We visited the office on 20 January 2017, made telephone calls to relatives and staff on 23 January and returned to the office again on 31 December to gather further information and to give feedback. We gave three days’ notice of the inspection so we could be sure the people we needed to speak with when we visited the office on the first day were available.The provider operates a domiciliary care agency that provides personal care to people in their own homes, as well as running an employment agency that provides nurses and care staff to fill temporary vacancies. We inspected the domiciliary care service only, as the employment agency part of the business is not regulated by CQC. At the time of our inspection it had five older people on its books, although two were in hospital.
The service had a registered manager, who was also the owner of the company. A registered manager is a person who has registered with the Care Quality Commission to manage the service. Like registered providers, they are ‘registered persons’. Registered persons have legal responsibility for meeting the requirements in the Health and Social Care Act 2008 and associated Regulations about how the service is run.
People gave positive feedback on the care they received. However, some areas required improvement to ensure people received safe, high quality care.

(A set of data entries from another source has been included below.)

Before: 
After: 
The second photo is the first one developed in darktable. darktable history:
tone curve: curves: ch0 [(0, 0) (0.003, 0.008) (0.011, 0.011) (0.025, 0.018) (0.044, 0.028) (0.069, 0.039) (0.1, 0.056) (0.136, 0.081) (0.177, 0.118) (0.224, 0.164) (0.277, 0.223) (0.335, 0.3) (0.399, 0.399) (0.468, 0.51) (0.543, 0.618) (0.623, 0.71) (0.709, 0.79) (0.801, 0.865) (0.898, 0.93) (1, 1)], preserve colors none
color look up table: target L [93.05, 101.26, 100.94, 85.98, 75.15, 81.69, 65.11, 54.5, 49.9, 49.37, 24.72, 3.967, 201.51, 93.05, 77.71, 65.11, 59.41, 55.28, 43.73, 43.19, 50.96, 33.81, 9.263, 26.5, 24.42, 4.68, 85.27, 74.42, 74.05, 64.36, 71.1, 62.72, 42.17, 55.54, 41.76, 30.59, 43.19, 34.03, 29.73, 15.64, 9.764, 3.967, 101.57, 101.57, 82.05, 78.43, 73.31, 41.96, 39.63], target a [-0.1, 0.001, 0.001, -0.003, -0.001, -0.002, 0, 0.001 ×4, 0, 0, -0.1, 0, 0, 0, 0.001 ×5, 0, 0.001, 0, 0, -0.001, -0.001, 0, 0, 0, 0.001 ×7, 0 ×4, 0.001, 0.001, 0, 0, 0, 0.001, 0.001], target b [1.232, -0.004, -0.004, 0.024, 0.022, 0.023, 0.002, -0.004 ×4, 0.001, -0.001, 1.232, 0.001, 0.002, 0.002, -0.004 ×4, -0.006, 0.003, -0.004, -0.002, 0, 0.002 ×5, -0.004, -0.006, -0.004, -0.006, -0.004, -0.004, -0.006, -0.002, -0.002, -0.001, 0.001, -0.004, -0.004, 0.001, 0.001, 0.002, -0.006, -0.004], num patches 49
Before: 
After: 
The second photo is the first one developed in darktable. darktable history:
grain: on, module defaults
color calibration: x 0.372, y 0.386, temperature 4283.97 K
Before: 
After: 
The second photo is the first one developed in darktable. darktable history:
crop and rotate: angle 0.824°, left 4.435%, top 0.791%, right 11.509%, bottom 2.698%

Staff recruitment procedures were not fully robust. Criminal records checks and checks of entitlement to work in the UK were made before staff started working for the service. Employment and character references were also obtained. However, most staff files showed gaps in employment, with no written explanation of these or a record showing they had been explored at interview. Without checking gaps in employment, there was a risk unsuitable staff would be recruited. You can see what action we told the provider to take at the back of the full version of the report.
The service’s quality assurance processes had not identified the shortcomings we found in relation to checking and recording gaps in employment. We have made a recommendation that the service reviews its quality assurance systems to ensure they are fully effective.
Following the inspection the registered manager advised us that all staff files had been corrected to include a full employment history with explanation of any gaps.
Medicines were managed safely by staff who had the necessary training and had been assessed as competent to handle medicines. Some people had staff apply their prescribed creams and ointments. Staff had clear instructions for how and when to apply these. We have made a recommendation that the service reviews how staff record the administration of prescribed creams.
There was a basic contingency plan that stated the service had access to the provider’s agency staff in the event the regular staff were ill and unable to cover calls. It did not address whether or how particular people’s visits were to be prioritised, for example visits that were time-critical because of medication. In practice, within this small service the registered manager and office staff had a good understanding of people’s circumstances, including any time-critical visits. We have made a recommendation that the service reviews its contingency plan.
Complaints and concerns were encouraged, investigated thoroughly and responded to in good time. A relative told us, “If I have a query or a complaint they’re on to it straight away”. However, the service’s complaints policy incorrectly referred people to CQC if people were not happy with the way their complaint was handled. This is incorrect, as CQC has no power to follow up individual complaints, although it values hearing about people’s experiences of services. We have made a recommendation regarding updating the complaints policy.
The service had identified that keeping accurate, complete and readily available records had not been its strength. Following a commissioners monitoring visit during 2016, they had taken action to address the points raised. This included the recent acquisition of a computerised records and management system. Staff were in the process of being trained to use this before it became fully operational.
People’s individual care needs, including their nutritional, hydration and health needs, were met by a small team of caring, competent staff. Relatives told us staff generally arrived on time and that people were informed in the event there was a delay. They said staff stayed for at least the full duration of the visit and provided the care that was required, if not more. When members of staff started working with them, they usually worked a couple of shadow shifts beforehand alongside a familiar staff member, and at the very least were introduced in person by a member of the office team.
Consent was obtained for people’s care, from the person themselves or from someone who held power of attorney that authorised them to consent on the person’s behalf. The registered manager understood the requirements of the Mental Capacity Act 2005.
The management team kept in regular contact with people and their relatives to check their satisfaction with the service, and acted on their comments. Relatives referred to staff by name and said they knew them well. For example, a relative told us, “It’s like being part of the family… everybody knows everybody”.
Risks to people’s personal safety were assessed and managed.
Staff understood their responsibilities for safeguarding adults. The registered manager was due to undertake training in relation to managers’ roles in safeguarding adults. We have made a recommendation regarding updating the service’s safeguarding policies.
Staff had training to be able to perform their roles safely and effectively. New staff covered key topics during a day of face-to-face training during their induction. Following this they worked for three days alongside experienced staff and the management team checked they were competent to provide the care required before they worked on their own. No-one currently using the service had complex moving and handling needs, such as using a hoist for transfers. The Care Certificate, a nationally recognised qualification for staff new to health and social care, had been introduced in the service during 2016.
Staff felt well supported by the management team. They said they were able to raise any queries or concerns with them. Staff supervision, which is where staff meet with a more senior staff member for a supportive discussion about their work, had happened on an ad-hoc ‘open door’ basis when staff needed it. The management team had identified that more structured, regular supervision was needed and were about to introduce this.